### Passage:

= Beginning of Section =

Zed is an AI-enabled code editor, implemented from scratch in Rust, engineered like a video game to deliver 120 frames per second using GPU shaders.
The team recently launched Agentic Editing in Zed and developed an empirical approach to test its reliability.
Rigorous testing is fundamental; Zed would crash every 8 seconds without its tens of thousands of tests.
An extreme testing example involves simulating a scheduler, running 50 iterations with every random interleaving of concurrent events, allowing for replay and control of specific failures.
Prior to AI features, Zed's tests were fully deterministic, with no flaky tests on CI.
The introduction of Large Language Models (LLMs) makes testing inherently non-deterministic, as a single token change in the input can lead to a completely different output.
The team had to embrace stochastic behavior in their testing approach for LLM-powered features.
Initial evaluations were data-driven (input/output), similar to those seen in the machine learning world.
From a programmatic software perspective, an eval is more like a test that passes or fails, leading to the development of more programmatic evals.
Programmatic evals involve compiling a headless copy of Zed, checking out a repository, running the agent, and performing assertions about its actions.

= End of Section =

### Source material:
= Beginning of Section =

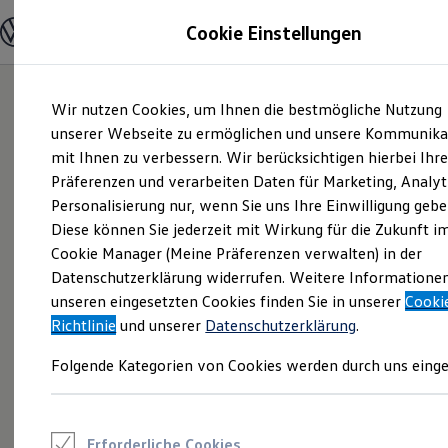
Modelle und Konfigurator
Cookie Einstellungen
Konfigurator
Modelle vergleichen
Konfiguration laden
Zum
Zum
Autosuche
Wir nutzen Cookies, um Ihnen die bestmögliche Nutzung
Hauptinhalt
Footer
Elektroautos
springen
springen
unserer Webseite zu ermöglichen und unsere Kommunika
ENERGY Sondermodelle
Nutzfahrzeuge
mit Ihnen zu verbessern. Wir berücksichtigen hierbei Ihr
SUV und CUV
Präferenzen und verarbeiten Daten für Marketing, Analyt
Familienautos
Personalisierung nur, wenn Sie uns Ihre Einwilligung gebe
Kombis
Kompaktwagen
Diese können Sie jederzeit mit Wirkung für die Zukunft i
Sportwagen
Cookie Manager (Meine Präferenzen verwalten) in der
Schnell verfügbare Fahrzeuge
Angebote und Produkte
Datenschutzerklärung widerrufen. Weitere Informatione
Aktuelle Angebote
unseren eingesetzten Cookies finden Sie in unserer
Cooki
E-Auto-Förderung
Richtlinie
und unserer
Datenschutzerklärung
.
Volkswagen Marktplatz
Die ENERGY Sondermodelle
Folgende Kategorien von Cookies werden durch uns einge
Junge Gebrauchtwagen und Gebrauchtwagen
Volkswagen Zertifizierte Gebrauchtwagen
Elektromobilität bei Gebrauchtwagen
Zubehör- und Serviceangebote
Saisonangebote
Erforderliche Cookies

= End of Section =

### Activities:
1. Reproduce verbatim the part of the text on testing in Zed, starting with "The team recently" and going on through "tests on CI.".
2. Extend the text on testing in Zed, beginning right after its last sentence.

### Results for the exercise:
1.
The team recently launched Agentic Editing in Zed and developed an empirical approach to test its reliability.
Rigorous testing is fundamental; Zed would crash every 8 seconds without its tens of thousands of tests.
An extreme testing example involves simulating a scheduler, running 50 iterations with every random interleaving of concurrent events, allowing for replay and control of specific failures.
Prior to AI features, Zed's tests were fully deterministic, with no flaky tests on CI.

2.
Granular evals were necessary because large, high-level evals made it difficult to diagnose specific failure modes.
A stochastic test helped identify an algorithmic problem with the GP tool, which was then driven into a more deterministic test using Tree-sitter for syntactic boundary expansion, leading to substantial agent improvement.
Initial LLM editing using tool calls streamed poorly, so the solution involved a small tool call to describe edits, followed by the model emitting old text/new text blocks.
Stochastic tests were implemented, such as running an eval 200 times and requiring a 100% pass rate to prevent the build from failing.
Common LLM-related issues and their solutions included:
Robust parsing for arbitrarily chunked input, tested by randomly chunking input in 100 iterations.
A dynamic programming fuzzy matching algorithm proved critical for handling slightly incorrect LLM outputs and was deterministically testable.
A deterministic streaming diff was developed to compare new and old text to dynamically decide if text was deleted or just not yet streamed.
The model sometimes produced empty old text tags when inserting at the document's top/end; a simple prompt addition helped, but robust handling for the remaining 1-2% of cases was needed.
XML tag mismatches (e.g., old text ending with new text) were reduced from 40% to 5% failure rate with a prompt fix ("always close all tags properly"), with the remaining cases handled by robust deterministic tests.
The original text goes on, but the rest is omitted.